The liver is active in fish metabolisms, and HSI can be a marker of the harmful effects from the environment or diet [43]. In our research, the HSI and VSI indices did not differ among groups. This agrees with Shalaby et al. [16], who reported no effect of garlic powder at 10, 20, 30, and 40 g kg−1 feed on HSI in Nile tilapia. In contrast, 30 g kg1 garlic powder in the diet of brown trout [12] and 32 g kg−1 in the diet of Nile tilapia [42] were associated with significantly decreased HSI. In contrast, the inclusion of 10 g kg−1 garlic powder in the diet of brown trout also significantly increased HSI and VSI [12]. Furthermore, Lee et al. [44] confirmed that 5 g kg−1 of garlic extract did not have an effect on HSI in sterlet (Acipenser ruthenus) after 5 weeks, but 5 g kg−1 of garlic extract increased the somatic index (HSI) in sterlet after 10 weeks. Moreover, the use of garlic powder at levels 5, 10, 15, 20, and 30 g kg−1 in the sterlet diet significantly decreased HSI after a 12-week feeding trial in all garlic groups [45]. These reports showed that feeding trial duration has a strong effect on the hepatosomotic index. In contrast, our results confirm that no significant difference in HSI and VSI among groups can be significantly related to non-accumulation fat in the whole body and liver [40,46] or reduced fat accumulation in the whole body and liver in the garlic groups [21,42].

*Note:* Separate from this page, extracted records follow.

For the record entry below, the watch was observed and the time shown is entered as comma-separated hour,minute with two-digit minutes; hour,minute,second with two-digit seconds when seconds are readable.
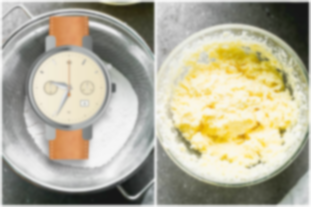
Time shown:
9,34
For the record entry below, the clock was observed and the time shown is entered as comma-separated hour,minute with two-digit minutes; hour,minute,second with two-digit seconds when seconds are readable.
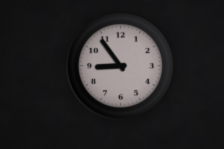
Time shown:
8,54
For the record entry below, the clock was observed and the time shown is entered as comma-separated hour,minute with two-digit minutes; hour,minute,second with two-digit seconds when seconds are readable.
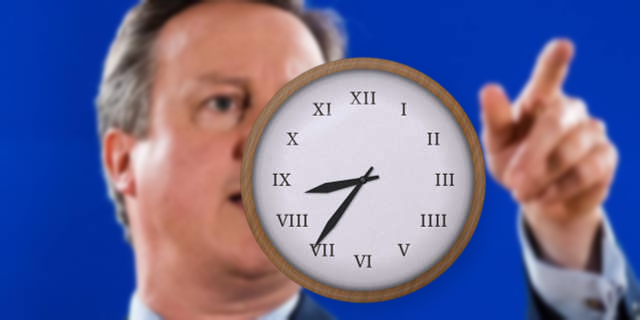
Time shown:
8,36
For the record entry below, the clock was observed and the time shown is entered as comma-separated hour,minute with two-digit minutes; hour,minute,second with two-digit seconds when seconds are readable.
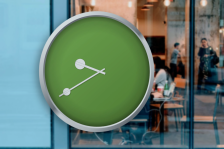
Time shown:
9,40
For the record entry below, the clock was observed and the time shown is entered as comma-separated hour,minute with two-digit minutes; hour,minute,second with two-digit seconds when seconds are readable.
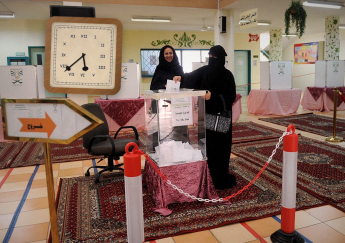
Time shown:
5,38
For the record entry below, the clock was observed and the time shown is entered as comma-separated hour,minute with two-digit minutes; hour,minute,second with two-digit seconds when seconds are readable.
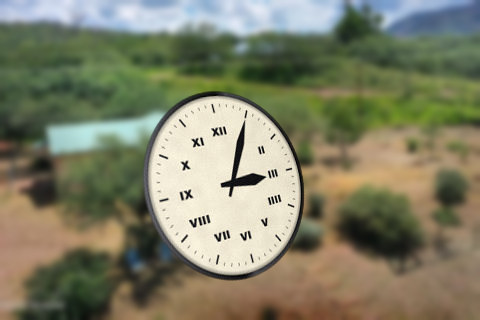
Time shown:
3,05
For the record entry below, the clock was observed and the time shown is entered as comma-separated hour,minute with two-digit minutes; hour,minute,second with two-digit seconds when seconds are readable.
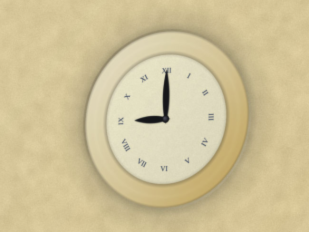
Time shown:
9,00
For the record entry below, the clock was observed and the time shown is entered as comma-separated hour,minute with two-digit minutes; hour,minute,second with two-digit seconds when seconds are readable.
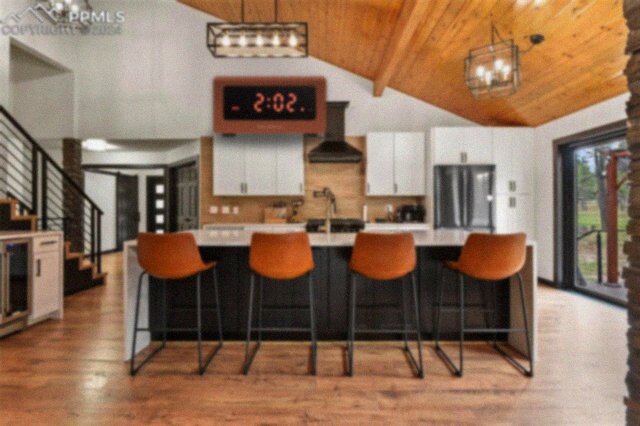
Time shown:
2,02
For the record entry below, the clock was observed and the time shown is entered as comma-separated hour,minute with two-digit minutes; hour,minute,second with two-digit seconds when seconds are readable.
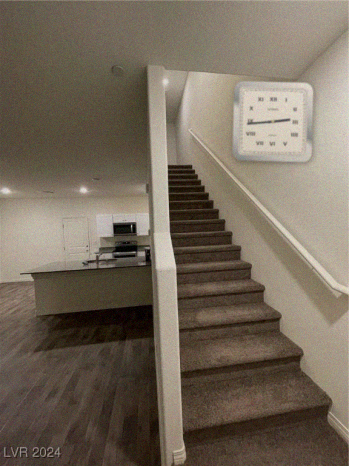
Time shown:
2,44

The biological characteristics of fish along with environmental parameters, feeding protocols, and parasitic infections, affect the fish condition factor [47]. In recent studies, the addition of garlic powder to brown trout feed [12] did not increase the condition factor. In the present study, the condition factor in the G30 group was significantly reduced. Lower levels—10 g kg−1 garlic powder in Japanese sea bass [10] and 20 g kg−1 in sterlet [45] feed—significantly increased the condition factor, suggesting increased diet palatability [10,45]. In contrast, garlic powder at levels of 10, 20, and 30 g kg−1 significantly decreased the condition factor in Indian major carp, which is in line with our results [48]. In our study, the decrease in the condition factor can be attributed to the pungent odour of garlic in G30, which may have reduced feed palatability [49] and feed intake [39]. Moreover, previous reports proved that use of garlic powder in levels of 25 g kg−1 in the diet of Japanese seabass [10] and 60 g kg−1 [39] and 20 g kg−1 of garlic powder in European sea bass feed [40] decreased feed intake. In the present study, feed intake decreased in the G30 groups and subsequently decreased the condition factor [48] for Eurasian perch.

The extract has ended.